- _Work item_
All entries are to be printed again exactly, with their images omitted.
(Data for this exercise Opens)
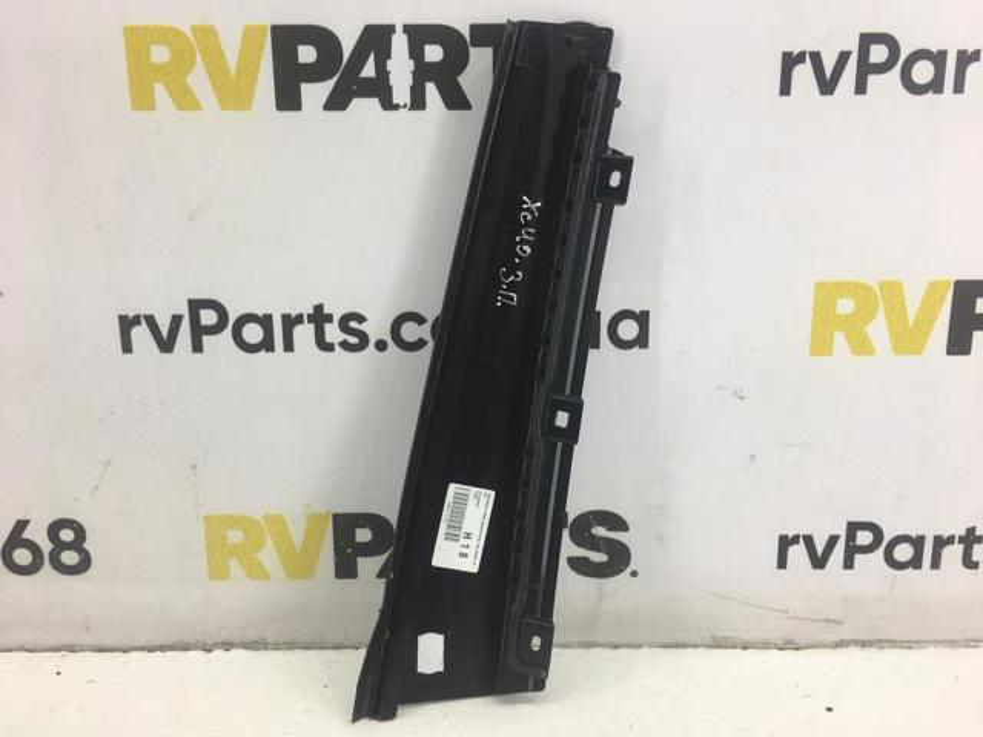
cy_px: 368
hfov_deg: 61.7
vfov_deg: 48.2
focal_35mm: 29
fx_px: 824
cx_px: 492
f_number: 2.2
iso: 25
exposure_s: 1/50
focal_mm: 4.15
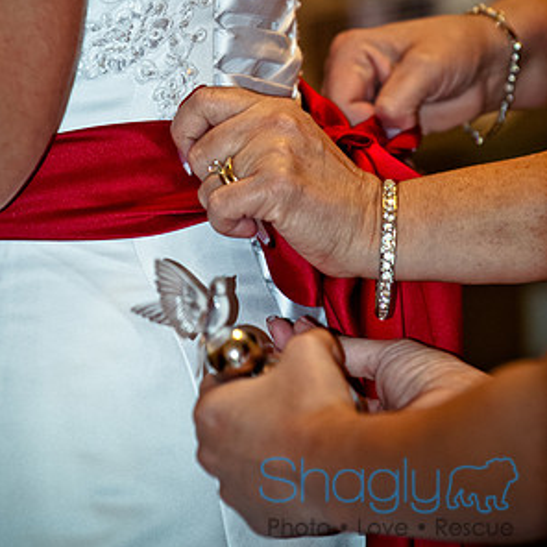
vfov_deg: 4.9
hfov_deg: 4.9
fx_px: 6394
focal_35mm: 358
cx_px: 274
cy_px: 157
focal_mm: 185
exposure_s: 1/60
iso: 400
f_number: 4
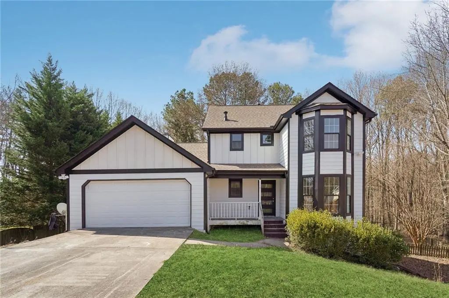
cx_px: 224
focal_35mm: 16
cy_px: 149
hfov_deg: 96.8
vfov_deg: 73.7
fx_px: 199
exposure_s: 1/500
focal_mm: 16
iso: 100
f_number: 8
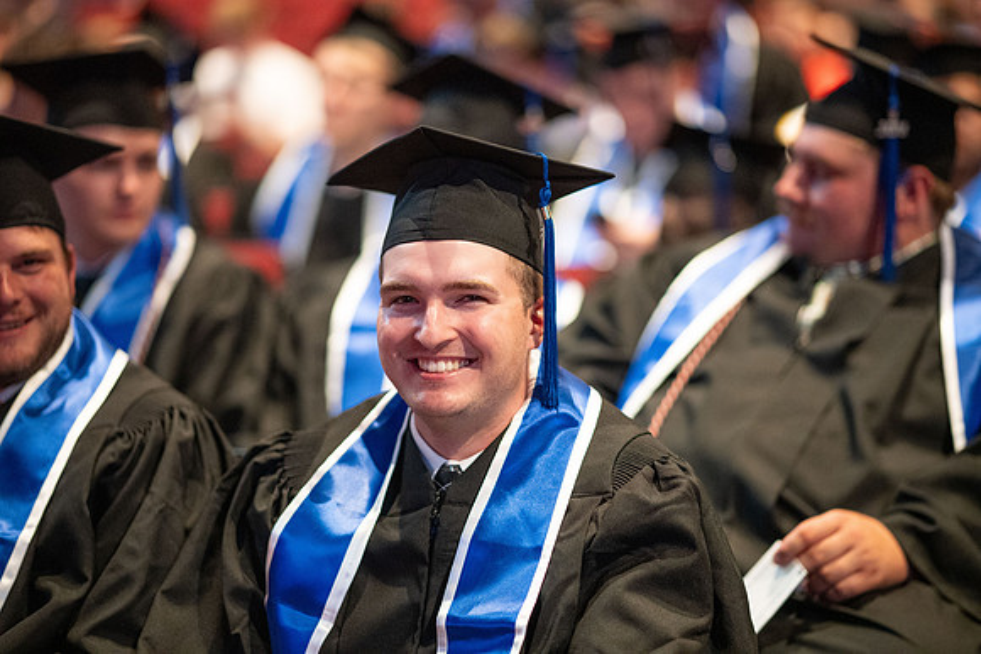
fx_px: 2862
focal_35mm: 105
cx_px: 490
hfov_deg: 19.5
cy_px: 327
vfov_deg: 13.0
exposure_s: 1/200
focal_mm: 105
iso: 5000
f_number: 1.4
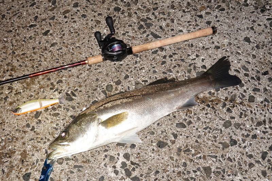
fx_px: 378
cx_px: 136
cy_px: 90
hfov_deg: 39.6
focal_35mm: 50
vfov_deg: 27.0
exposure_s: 1/50
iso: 640
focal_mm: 19.03
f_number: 4
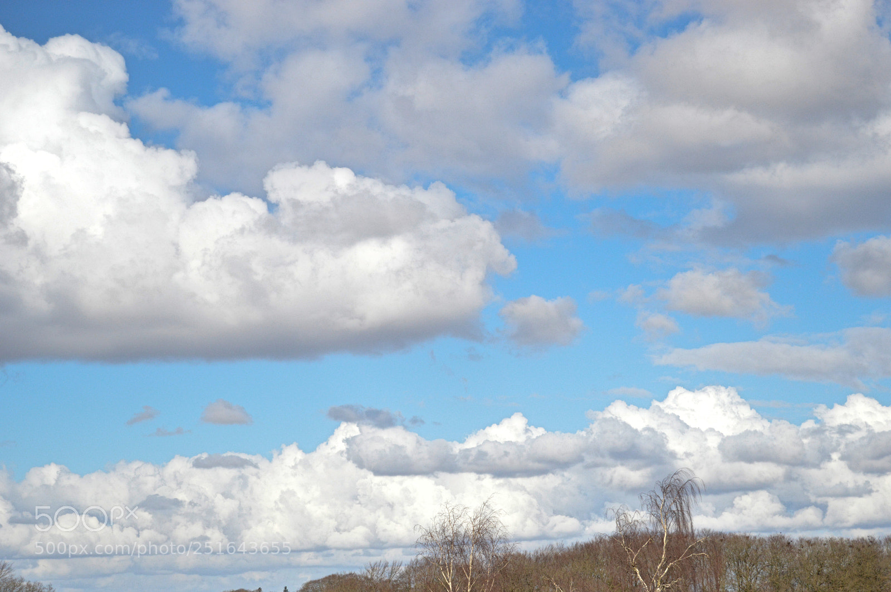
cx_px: 446
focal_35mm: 69
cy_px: 296
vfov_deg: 19.7
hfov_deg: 29.3
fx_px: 1706
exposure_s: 1/4000
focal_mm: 46
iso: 800
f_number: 5.6
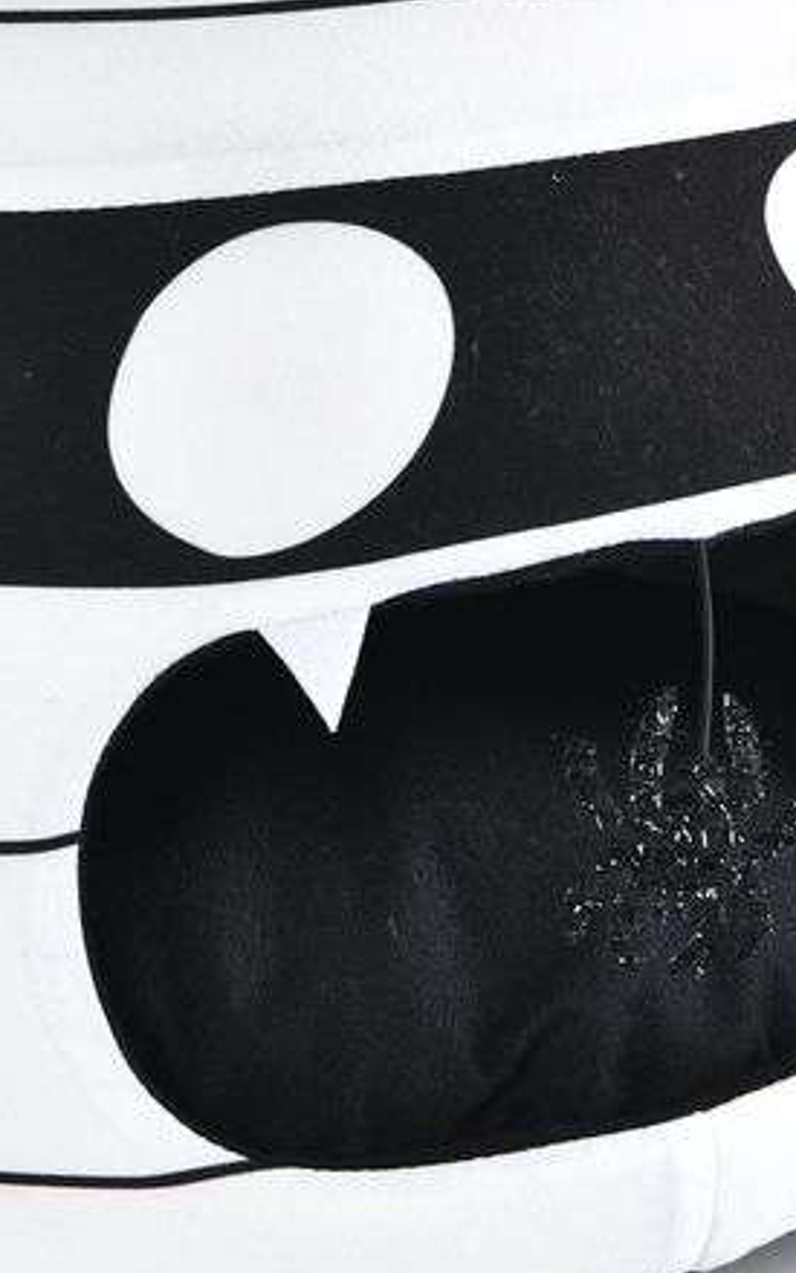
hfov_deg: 9.4
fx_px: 4825
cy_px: 512
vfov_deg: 15.0
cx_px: 376
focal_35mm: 139
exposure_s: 1/125
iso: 320
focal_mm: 60
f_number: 10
(Data for this exercise Closes)
- _Response to this exercise_
cy_px: 368
hfov_deg: 61.7
vfov_deg: 48.2
focal_35mm: 29
fx_px: 824
cx_px: 492
f_number: 2.2
iso: 25
exposure_s: 1/50
focal_mm: 4.15
vfov_deg: 4.9
hfov_deg: 4.9
fx_px: 6394
focal_35mm: 358
cx_px: 274
cy_px: 157
focal_mm: 185
exposure_s: 1/60
iso: 400
f_number: 4
cx_px: 224
focal_35mm: 16
cy_px: 149
hfov_deg: 96.8
vfov_deg: 73.7
fx_px: 199
exposure_s: 1/500
focal_mm: 16
iso: 100
f_number: 8
fx_px: 2862
focal_35mm: 105
cx_px: 490
hfov_deg: 19.5
cy_px: 327
vfov_deg: 13.0
exposure_s: 1/200
focal_mm: 105
iso: 5000
f_number: 1.4
fx_px: 378
cx_px: 136
cy_px: 90
hfov_deg: 39.6
focal_35mm: 50
vfov_deg: 27.0
exposure_s: 1/50
iso: 640
focal_mm: 19.03
f_number: 4
cx_px: 446
focal_35mm: 69
cy_px: 296
vfov_deg: 19.7
hfov_deg: 29.3
fx_px: 1706
exposure_s: 1/4000
focal_mm: 46
iso: 800
f_number: 5.6
hfov_deg: 9.4
fx_px: 4825
cy_px: 512
vfov_deg: 15.0
cx_px: 376
focal_35mm: 139
exposure_s: 1/125
iso: 320
focal_mm: 60
f_number: 10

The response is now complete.